Labuan Bajo –Kantor Imigrasi Kelas II TPI Labuan Bajo turut ambil bagian dalam kegiatan pemantauan wilayah maritim dan pariwisata yang digelar oleh Pangkalan TNI AL (Lanal) Labuan Bajo di Pelabuhan Marina Labuan Bajo, Manggarai Barat, Nusa Tenggara Timur, pada hari Rabu, 30 April 2025. Kegiatan ini dipimpin langsung oleh Danlanal Labuan Bajo, Letkol Laut (P) Ardian Widjanarko Djajasaputra, M.Tr.Opsla., dan melibatkan berbagai instansi terkait seperti TNI AU, Polri, KSOP, Imigrasi, KPLP, serta Pemerintah Daerah.
Partisipasi Imigrasi Labuan Bajo dalam kegiatan ini merupakan bagian dari upaya memperkuat sinergi lintas sektor dalam menjaga stabilitas wilayah perairan, khususnya yang berkaitan dengan lalu lintas orang asing di wilayah perairan dan pelabuhan internasional.
Kepala Kantor Imigrasi Kelas II TPI Labuan Bajo, Charles Christian Mathaus, menyampaikan bahwa keikutsertaan Imigrasi dalam kegiatan ini penting untuk memperkuat pengawasan terhadap potensi pelanggaran keimigrasian yang dapat terjadi di wilayah perairan, terutama terkait penyalahgunaan izin tinggal, keluar-masuk kapal asing, serta aktivitas wisatawan asing yang menggunakan jalur laut.
“Pengawasan keimigrasian di kawasan maritim merupakan bagian yang tidak terpisahkan dari sistem keamanan nasional, terlebih Labuan Bajo merupakan destinasi wisata unggulan yang juga menjadi pintu masuk warga negara asing. Sinergitas seperti ini sangat penting dalam menciptakan situasi yang aman, tertib, dan kondusif,” ujar Charles Christian Mathaus.

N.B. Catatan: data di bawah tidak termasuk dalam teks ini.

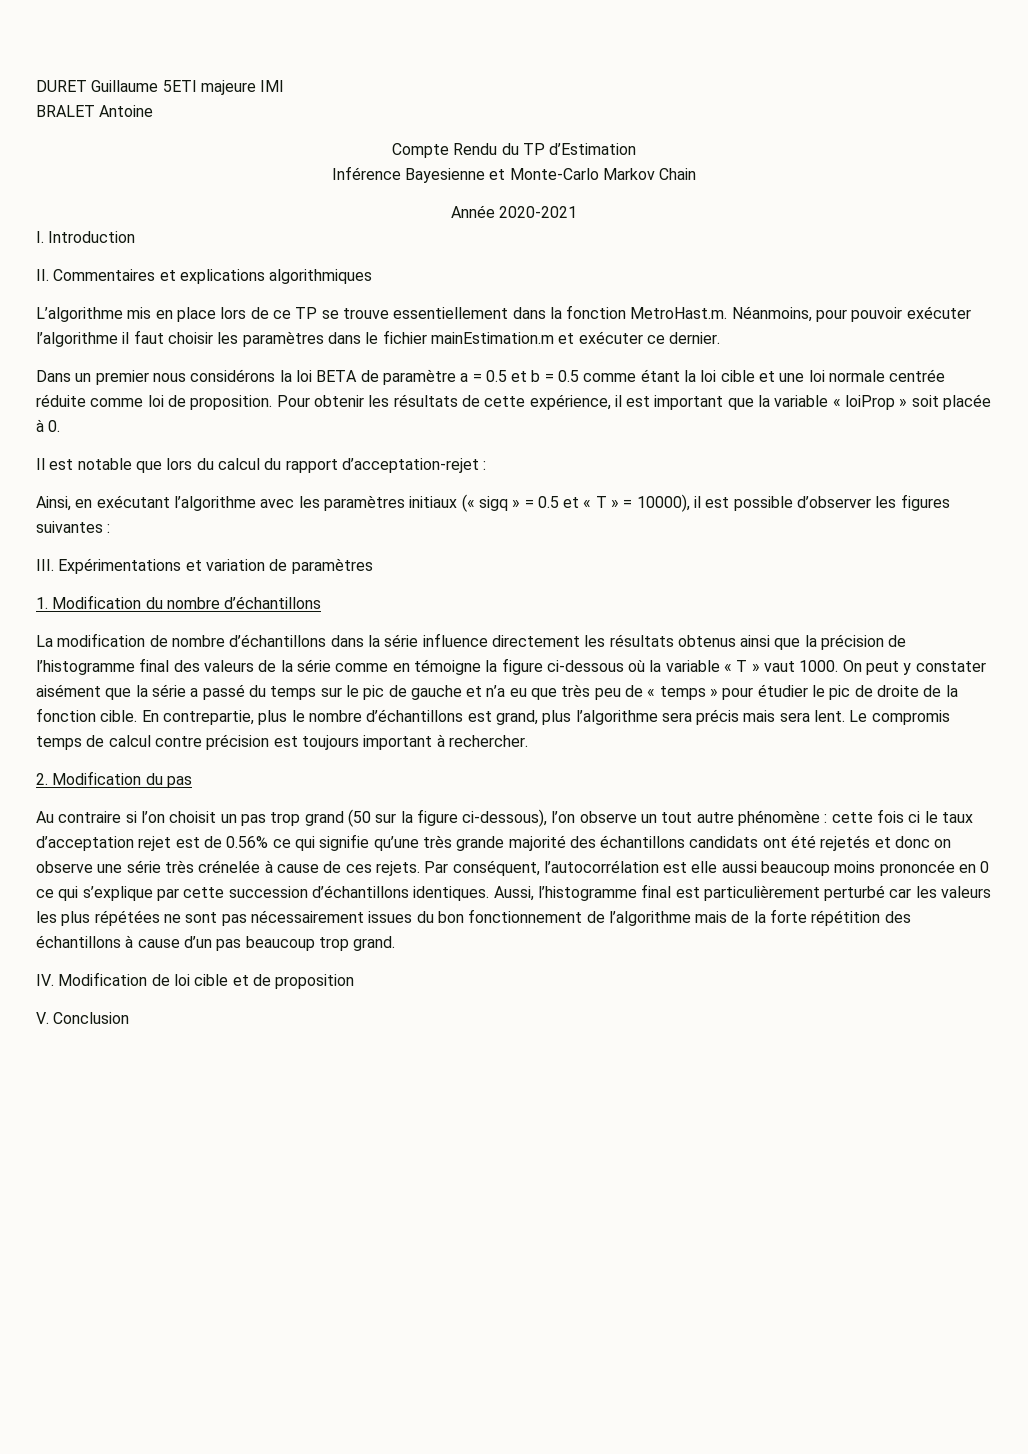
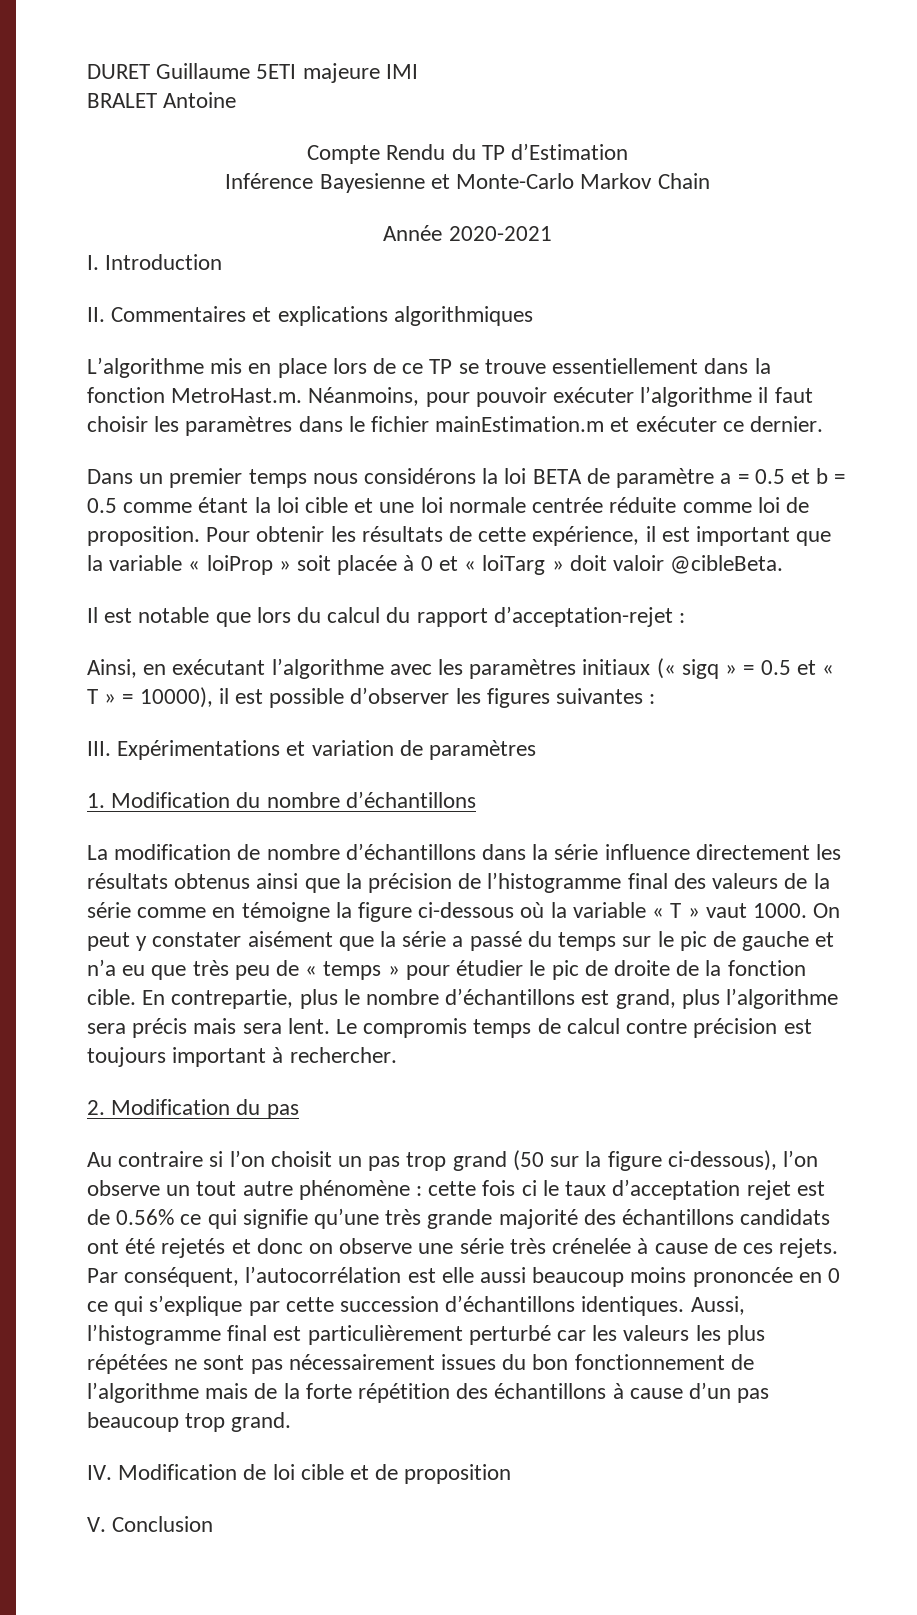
(149, 377) none -> [248,469,307,488] temps
[48,420,61,432] 0. -> [420,555,784,575] 0 et « loiTarg » doit valoir @cibleBeta.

Adapun kegiatan yang dilaksanakan meliputi patroli laut bersama, peninjauan lapangan, serta monitoring situasi wilayah perairan yang rawan terhadap berbagai pelanggaran hukum. Imigrasi Labuan Bajo secara aktif memberikan dukungan data dan informasi keimigrasian kepada pihak terkait sebagai bagian dari kerja sama pengawasan terpadu.
Dengan kegiatan bersama ini, Imigrasi Labuan Bajo berharap terbangun sistem kerja kolaboratif yang semakin kuat dalam pengawasan orang asing dan penegakan hukum di wilayah perairan, guna mendukung keamanan nasional serta mendorong pariwisata yang aman dan berkelanjutan.